Über eine Impfpflicht zu diskutieren, ist derzeit albern
Dr. Hofmeister rechnete vor, dass bei etwa 5,7 Mio. Menschen über 80 Jahre und ihren Pflegern etwa 6 Mio. Impfdosen benötigt werden und noch einmal genauso viele für die Nachimpfung. Nach Auskunft der Bundesregierungen würden diese 12 Mio. Impfdosen aber erst Ende März verfügbar sein. Eine generelle Aufforderung an alle, sich Impftermine geben zu lassen sei deshalb zurzeit nicht zielführend. Besser sei, in Kohorten aufzurufen. Außerdem sollten die Bürger zur Online-Terminbuchung aufgefordert werden.
Zuversichtlich äußerte sich der stellvertretende KBV-Vorsitzende in Bezug auf das Impfen in Arztpraxen.
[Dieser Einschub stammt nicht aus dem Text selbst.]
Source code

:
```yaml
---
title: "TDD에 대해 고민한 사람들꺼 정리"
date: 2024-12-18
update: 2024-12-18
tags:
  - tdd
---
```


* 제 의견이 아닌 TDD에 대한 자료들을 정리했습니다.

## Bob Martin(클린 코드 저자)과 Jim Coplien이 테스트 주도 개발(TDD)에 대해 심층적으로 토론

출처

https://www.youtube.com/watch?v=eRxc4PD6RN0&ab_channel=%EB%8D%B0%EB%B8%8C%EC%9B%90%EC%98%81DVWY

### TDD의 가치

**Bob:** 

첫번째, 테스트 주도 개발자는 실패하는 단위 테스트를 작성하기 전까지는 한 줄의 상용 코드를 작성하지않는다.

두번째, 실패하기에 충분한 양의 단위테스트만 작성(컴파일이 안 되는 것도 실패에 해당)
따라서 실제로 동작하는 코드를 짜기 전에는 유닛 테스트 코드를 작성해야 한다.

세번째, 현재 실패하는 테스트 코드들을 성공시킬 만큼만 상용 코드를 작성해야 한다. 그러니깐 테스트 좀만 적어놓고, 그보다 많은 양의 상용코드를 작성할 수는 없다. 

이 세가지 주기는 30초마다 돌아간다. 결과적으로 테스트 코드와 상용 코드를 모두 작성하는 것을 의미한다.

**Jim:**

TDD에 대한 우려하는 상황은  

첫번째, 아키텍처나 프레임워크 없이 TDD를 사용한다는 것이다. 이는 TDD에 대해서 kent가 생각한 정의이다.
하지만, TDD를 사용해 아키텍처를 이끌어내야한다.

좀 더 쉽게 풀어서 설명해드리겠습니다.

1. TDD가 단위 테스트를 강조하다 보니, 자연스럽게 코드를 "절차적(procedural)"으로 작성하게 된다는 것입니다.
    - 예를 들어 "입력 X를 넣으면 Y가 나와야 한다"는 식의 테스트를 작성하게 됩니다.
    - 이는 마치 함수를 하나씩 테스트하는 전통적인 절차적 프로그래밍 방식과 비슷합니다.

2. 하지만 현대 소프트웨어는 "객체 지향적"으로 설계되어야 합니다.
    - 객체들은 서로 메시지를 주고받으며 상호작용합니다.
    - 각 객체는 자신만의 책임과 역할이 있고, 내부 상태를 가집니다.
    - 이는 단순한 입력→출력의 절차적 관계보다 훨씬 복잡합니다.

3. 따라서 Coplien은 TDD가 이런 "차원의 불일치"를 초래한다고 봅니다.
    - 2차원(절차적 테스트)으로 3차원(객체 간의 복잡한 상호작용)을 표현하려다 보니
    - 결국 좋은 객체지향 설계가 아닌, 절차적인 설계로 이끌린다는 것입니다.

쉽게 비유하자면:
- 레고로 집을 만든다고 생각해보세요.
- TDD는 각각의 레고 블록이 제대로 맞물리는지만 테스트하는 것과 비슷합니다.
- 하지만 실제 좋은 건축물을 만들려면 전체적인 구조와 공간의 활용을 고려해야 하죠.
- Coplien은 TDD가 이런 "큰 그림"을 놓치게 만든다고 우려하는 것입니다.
Dort sei Impfen Routine. Jeden Winter würden schließlich durchschnittlich 20 bis 25 Mio. Influenza-Impfungen „ohne großes Geräusch“ verabreicht. „Wir könnten morgen anfangen“, so Dr. Hofmeister – aber nur, wenn praxistauglicher Impfstoff in ausreichender Menge verfügbar und der Nachschub gesichert sei. „Die größte Katastrophe wäre, dass jeder Arzt mit zwei Dosen dasteht, während die Patienten ihm die Tür einrennen“, sagte Dr. Hofmeister.
Über die Praxen könnten bei entsprechenden Voraussetzungen pro Tag eine Million Corona-Impflinge erreicht werden, zeigte sich der KBV-Vize überzeugt. Das dezentrale Angebot verhindere auch, dass sich viele Menschen in den öffentlichen Personennahverkehr drängten und Schlange stünden – wie im Fall der Impfzentren.
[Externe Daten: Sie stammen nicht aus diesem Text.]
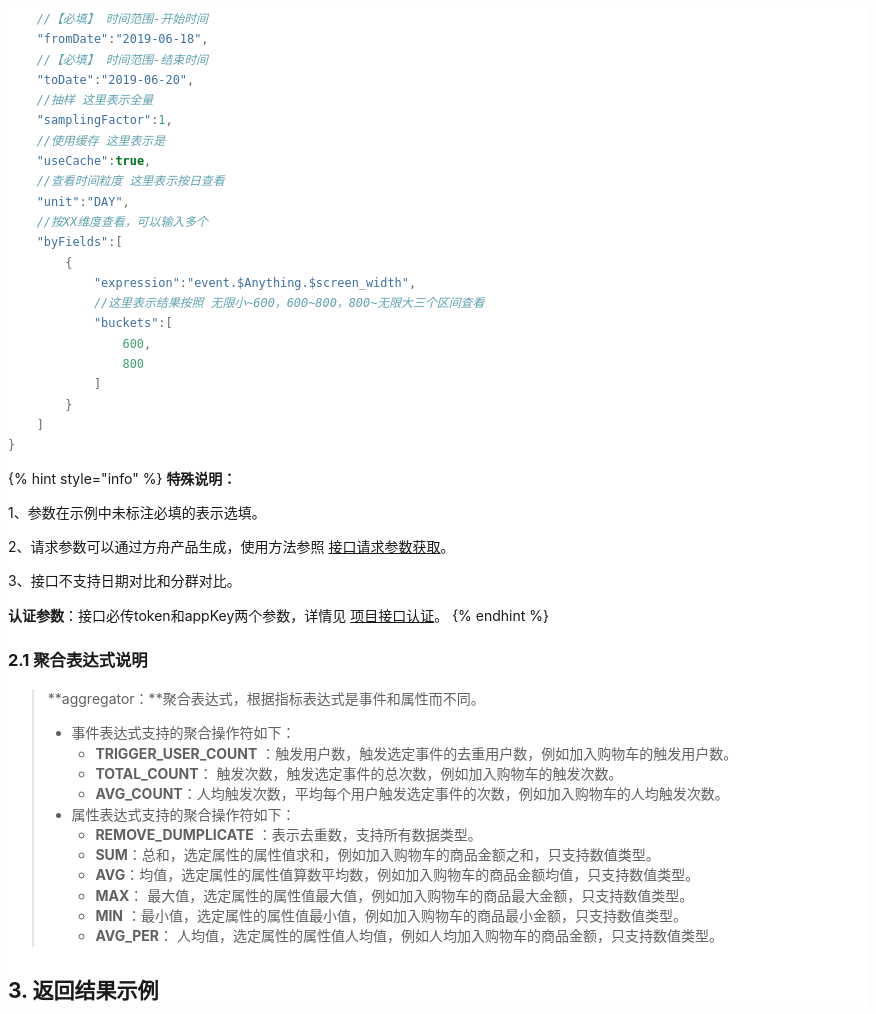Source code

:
 ```java
    //【必填】 时间范围-开始时间
    "fromDate":"2019-06-18",
    //【必填】 时间范围-结束时间
    "toDate":"2019-06-20",
    //抽样 这里表示全量
    "samplingFactor":1,
    //使用缓存 这里表示是
    "useCache":true,
    //查看时间粒度 这里表示按日查看
    "unit":"DAY",
    //按XX维度查看，可以输入多个
    "byFields":[
        {
            "expression":"event.$Anything.$screen_width",
            //这里表示结果按照 无限小~600，600~800，800~无限大三个区间查看
            "buckets":[
                600,
                800
            ]
        }
    ]
}
```

{% hint style="info" %}
**特殊说明：**

1、参数在示例中未标注必填的表示选填。

2、请求参数可以通过方舟产品生成，使用方法参照 [接口请求参数获取](./#3-jie-kou-qing-qiu-can-shu-kuai-jie-huo-qu)。

3、接口不支持日期对比和分群对比。

**认证参数**：接口必传token和appKey两个参数，详情见 [项目接口认证](../#21-xiang-mu-jie-kou-ren-zheng)。
{% endhint %}

### 2.1 聚合表达式说明

> **aggregator：**聚合表达式，根据指标表达式是事件和属性而不同。
>
> * 事件表达式支持的聚合操作符如下：
>   * **TRIGGER\_USER\_COUNT** ：触发用户数，触发选定事件的去重用户数，例如加入购物车的触发用户数。 
>   * **TOTAL\_COUNT**： 触发次数，触发选定事件的总次数，例如加入购物车的触发次数。 
>   * **AVG\_COUNT**：人均触发次数，平均每个用户触发选定事件的次数，例如加入购物车的人均触发次数。 
> * 属性表达式支持的聚合操作符如下：
>   * **REMOVE\_DUMPLICATE** ：表示去重数，支持所有数据类型。 
>   * **SUM**：总和，选定属性的属性值求和，例如加入购物车的商品金额之和，只支持数值类型。 
>   * **AVG**：均值，选定属性的属性值算数平均数，例如加入购物车的商品金额均值，只支持数值类型。 
>   * **MAX**： 最大值，选定属性的属性值最大值，例如加入购物车的商品最大金额，只支持数值类型。 
>   * **MIN** ：最小值，选定属性的属性值最小值，例如加入购物车的商品最小金额，只支持数值类型。
>   * **AVG\_PER**： 人均值，选定属性的属性值人均值，例如人均加入购物车的商品金额，只支持数值类型。

## 3. 返回结果示例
Es sollten übrigens alle Praxen mit Routine impfen können. Beim Pathologen oder Neurochirurgen sei das nicht zwingend anzusiedeln. Auch Kinderärzte seien noch nicht betroffen. Aber bei anderen wie HNO-Ärzten, Gynäkologen oder Urologen bestehe große Bereitschaft.
Auf die Frage, ob es eine Impfpflicht für Ärzte und ihr Personal geben solle, meinte Dr. Gassen: „In der aktuellen Situation, wo es in den nächsten Wochen noch nicht einmal für zehn Millionen der Bevölkerung Impfstoff gibt, ist es geradezu albern, von einer Impfpflicht zu sprechen.“ Die Impfbereitschaft bei ärztlichem und pflegerischem Personal schätzt er als hoch ein. „Eine gute Durchimpfung ist sicherlich hinzubekommen.“
Man müsse die Menschen aber besser informieren über die neuartigen Impfstoffe. Dies könne das Paul-Ehrlich-Institut übernehmen, vielleicht in Form der Beantwortung der häufigsten Fragen (FAQ). Auch müsse auf Sorgen, Nöte und Ungewissheiten eingegangen werden. Diese könne man aber sicherlich vernünftig ausräumen.
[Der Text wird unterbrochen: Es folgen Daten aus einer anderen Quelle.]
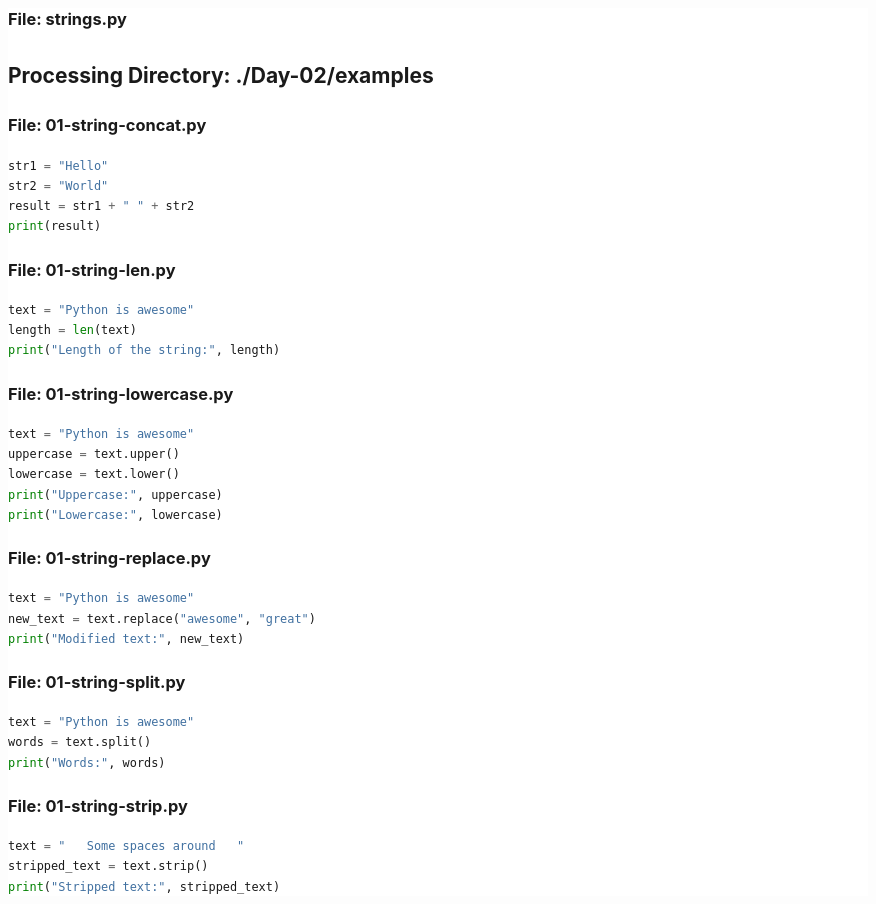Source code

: ### File: strings.py
```python
```

## Processing Directory: ./Day-02/examples

### File: 01-string-concat.py
```python
str1 = "Hello"
str2 = "World"
result = str1 + " " + str2
print(result)
```

### File: 01-string-len.py
```python
text = "Python is awesome"
length = len(text)
print("Length of the string:", length)
```

### File: 01-string-lowercase.py
```python
text = "Python is awesome"
uppercase = text.upper()
lowercase = text.lower()
print("Uppercase:", uppercase)
print("Lowercase:", lowercase)
```

### File: 01-string-replace.py
```python
text = "Python is awesome"
new_text = text.replace("awesome", "great")
print("Modified text:", new_text)
```

### File: 01-string-split.py
```python
text = "Python is awesome"
words = text.split()
print("Words:", words)
```

### File: 01-string-strip.py
```python
text = "   Some spaces around   "
stripped_text = text.strip()
print("Stripped text:", stripped_text)
```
Dr. Gassen denkt auch an die Macht des Faktischen: Wenn es dazu kommt, dass Menschen, die nicht geimpft sind, von bestimmten Aktivitäten, wie etwa der Einreise in einzelne Länder, ausgeschlossen würden, werde mancher seine Nicht-Impfung nochmals überdenken. „Aber ständig neue Pflichten und Vorschriften? Hier haben offensichtlich Einzelpersonen eine große Lust daran, in alle Lebensbereiche mit Regeln einzugreifen“, so der KBV-Chef.